La seguridad del material ha sido verificada exhaustivamente. Según M.A. Reshaka Kavindi, científica de alimentos de la Universidad de Kyushu, las pruebas de viabilidad celular confirmaron que el material es no tóxico por debajo de 2 miligramos por mililitro, y el recubrimiento en sí utiliza solo una fracción de esa cantidad, aproximadamente 0.01 milímetros de espesor. Los consumidores pueden reducir aún más la exposición simplemente lavando o pelando el alimento.

El material ofrece versatilidad en su aplicación. Puede ser rociado directamente sobre frutas y verduras o utilizado en empaque real, lo que resulta útil para proteger áreas específicas de productos agrícolas y reducir aún más el desperdicio. Esta flexibilidad en la aplicación representa una ventaja significativa sobre los métodos de empaque tradicionales.

La sostenibilidad ambiental del nuevo material es notable. Fumina Tanaka, científica de alimentos de la Universidad de Kyushu, señala que el empaque antimicrobiano convencional típicamente depende de nanopartículas metálicas como óxido de zinc o plata, que tienen una huella ambiental más grande que los CQD. "Los nuestros se derivan de materia orgánica y muestran buena biocompatibilidad en concentraciones efectivas, algo crítico para cualquier material en contacto con alimentos", explica Tanaka.

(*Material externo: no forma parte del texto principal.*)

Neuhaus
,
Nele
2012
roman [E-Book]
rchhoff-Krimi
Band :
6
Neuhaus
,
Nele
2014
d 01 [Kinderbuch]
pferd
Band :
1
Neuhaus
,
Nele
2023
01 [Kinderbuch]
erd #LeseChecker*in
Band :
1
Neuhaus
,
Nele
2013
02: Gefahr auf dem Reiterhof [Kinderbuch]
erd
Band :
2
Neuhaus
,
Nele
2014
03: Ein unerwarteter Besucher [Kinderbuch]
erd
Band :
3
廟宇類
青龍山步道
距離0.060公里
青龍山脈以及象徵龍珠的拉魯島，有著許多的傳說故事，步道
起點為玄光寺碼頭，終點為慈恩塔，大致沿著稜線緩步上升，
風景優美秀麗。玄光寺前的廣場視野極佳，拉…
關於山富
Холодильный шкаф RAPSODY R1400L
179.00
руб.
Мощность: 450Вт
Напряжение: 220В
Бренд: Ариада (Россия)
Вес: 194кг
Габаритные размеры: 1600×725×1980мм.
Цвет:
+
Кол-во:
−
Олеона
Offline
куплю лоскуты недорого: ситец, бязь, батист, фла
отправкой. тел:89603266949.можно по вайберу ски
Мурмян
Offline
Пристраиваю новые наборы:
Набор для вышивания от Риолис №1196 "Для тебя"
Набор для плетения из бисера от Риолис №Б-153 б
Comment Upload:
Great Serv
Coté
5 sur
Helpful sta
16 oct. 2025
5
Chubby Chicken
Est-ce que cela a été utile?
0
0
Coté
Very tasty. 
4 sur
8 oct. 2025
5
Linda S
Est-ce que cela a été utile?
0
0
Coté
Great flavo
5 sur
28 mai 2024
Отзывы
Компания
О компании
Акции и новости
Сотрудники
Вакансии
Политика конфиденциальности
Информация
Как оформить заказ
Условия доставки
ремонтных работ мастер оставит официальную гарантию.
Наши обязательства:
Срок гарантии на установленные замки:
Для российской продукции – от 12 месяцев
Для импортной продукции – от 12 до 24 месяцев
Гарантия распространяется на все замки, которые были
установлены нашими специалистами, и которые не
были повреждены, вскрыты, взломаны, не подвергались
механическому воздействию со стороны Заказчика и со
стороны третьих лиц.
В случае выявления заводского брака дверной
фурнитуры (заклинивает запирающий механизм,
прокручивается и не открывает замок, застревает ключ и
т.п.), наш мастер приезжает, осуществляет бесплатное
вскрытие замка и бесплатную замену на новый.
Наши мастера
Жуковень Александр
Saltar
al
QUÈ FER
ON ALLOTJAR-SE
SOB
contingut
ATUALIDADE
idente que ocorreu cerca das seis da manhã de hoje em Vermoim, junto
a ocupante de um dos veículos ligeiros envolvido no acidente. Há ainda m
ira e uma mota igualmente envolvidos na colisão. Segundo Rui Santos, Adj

El aprovechamiento de residuos agrícolas es particularmente significativo. Las cáscaras de calabaza representan aproximadamente 10 a 12 por ciento de la masa total de una calabaza pero típicamente se desechan, aunque son comestibles. Este uso innovador transforma un residuo agrícola en un material de valor agregado.

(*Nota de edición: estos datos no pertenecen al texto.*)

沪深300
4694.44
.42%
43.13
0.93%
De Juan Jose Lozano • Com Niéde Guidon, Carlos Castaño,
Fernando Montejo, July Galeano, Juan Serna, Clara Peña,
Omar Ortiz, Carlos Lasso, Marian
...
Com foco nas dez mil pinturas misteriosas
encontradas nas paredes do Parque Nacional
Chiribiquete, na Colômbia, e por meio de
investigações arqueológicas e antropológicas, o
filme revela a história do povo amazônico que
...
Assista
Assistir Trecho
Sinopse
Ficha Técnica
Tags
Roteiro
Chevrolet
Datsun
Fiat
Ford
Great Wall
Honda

El contexto global del desperdicio de alimentos subraya la importancia de este desarrollo. Se estima que alrededor del 40 a 50 por ciento de las frutas y verduras cosechadas nunca llegan a los consumidores, según datos citados en la investigación. La preservación de alimentos ha sido una preocupación humana durante millones de años, y en la era moderna permite que más personas se alimenten durante períodos más largos, protege contra la escasez de alimentos y permite el acceso a alimentos de regiones lejanas fuera de temporada.

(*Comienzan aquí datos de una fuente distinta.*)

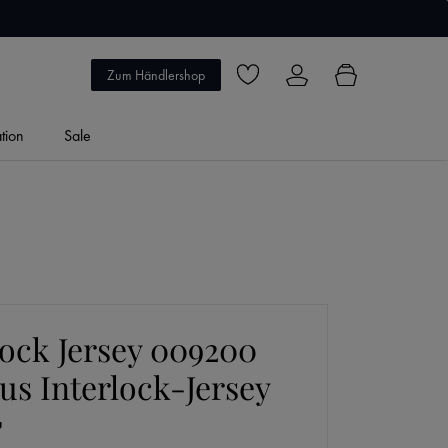
5 Jahre Garantie
Zum Händlershop
Du hast 0 Produkte auf dem Merkzett
ation
Sale
lock Jersey 009200
us Interlock-Jersey
u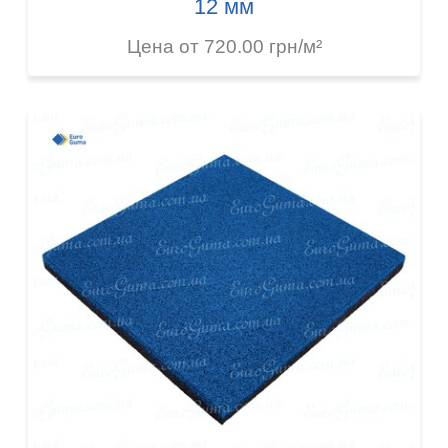
12 мм
Цена от 720.00 грн/м²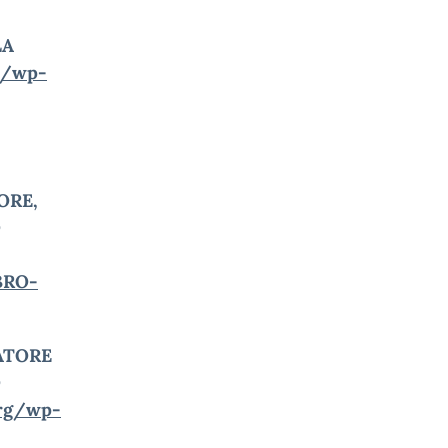
LA
g/wp-
ORE,
O
BRO-
ATORE
O
org/wp-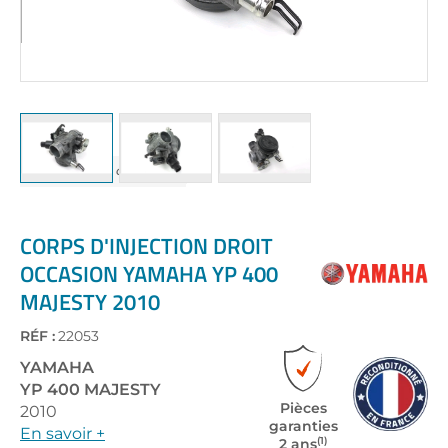
Skip
to
the
CORPS D'INJECTION DROIT
beginning
OCCASION YAMAHA YP 400
of
MAJESTY 2010
the
images
gallery
RÉF :
22053
YAMAHA
YP 400 MAJESTY
Pièces
2010
garanties
En savoir +
(1)
2 ans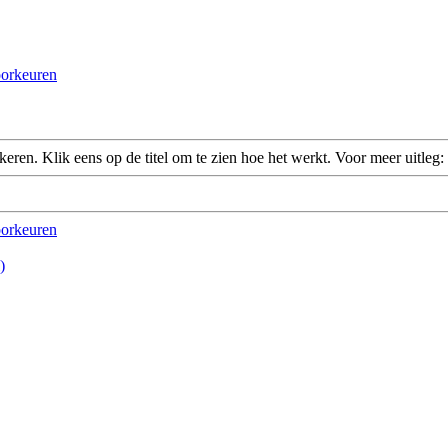
orkeuren
ren. Klik eens op de titel om te zien hoe het werkt. Voor meer uitleg:
orkeuren
)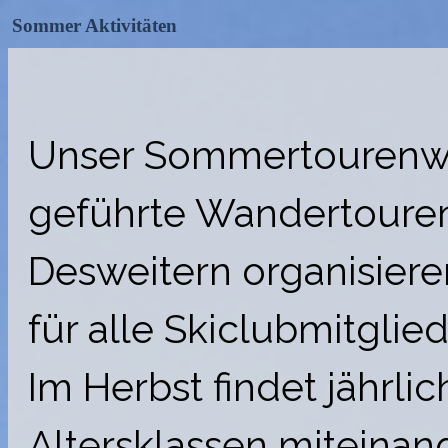
Sommer Aktivitäten
Unser Sommertourenwar
geführte Wandertouren
Desweitern organisiere
für alle Skiclubmitglied
Im Herbst findet jährlic
Altersklassen miteina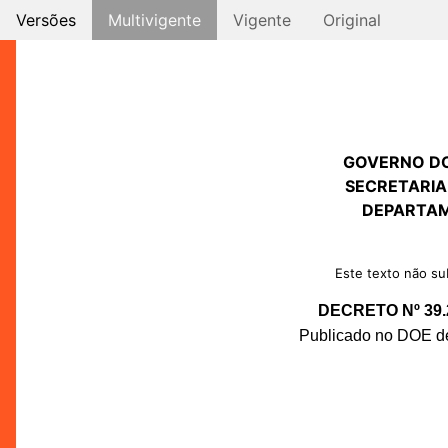
Versões
Multivigente
Vigente
Original
GOVERNO D
SECRETARIA
DEPARTAM
Este texto não sub
DECRETO Nº 39.
Publicado no DOE de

Aunque el material aún no está listo para ser implementado en tiendas comerciales, los resultados iniciales son prometedores. Las pruebas se han limitado a un solo alimento en condiciones controladas durante 20 días, pero el equipo de investigación tiene planes ambiciosos para el futuro. Esperan incorporar más agentes naturales en la película de empaque para proporcionar protección adicional contra amenazas como el moho agresivo, y también necesitan trabajar en la escalabilidad de la idea para producción comercial.

Un beneficio adicional interesante del material es que los puntos cuánticos de carbono brillan bajo luz ultravioleta, una propiedad que los investigadores podrían aprovechar de formas innovadoras. Fumina Tanaka comenta: "Más allá de los beneficios ambientales, también me encantaría que este material aportara un poco de diversión al empaque de alimentos. Bajo luz ultravioleta, los puntos de carbono fluorescentan, y el color cambia según el tamaño de las partículas. Si pudiéramos eventualmente encontrar una manera de renderizar texto o ilustraciones con él, eso sería bastante emocionante también".

La investigación ha sido publicada en la revista Food Research International, consolidando este desarrollo como un avance científico documentado en la literatura académica internacional.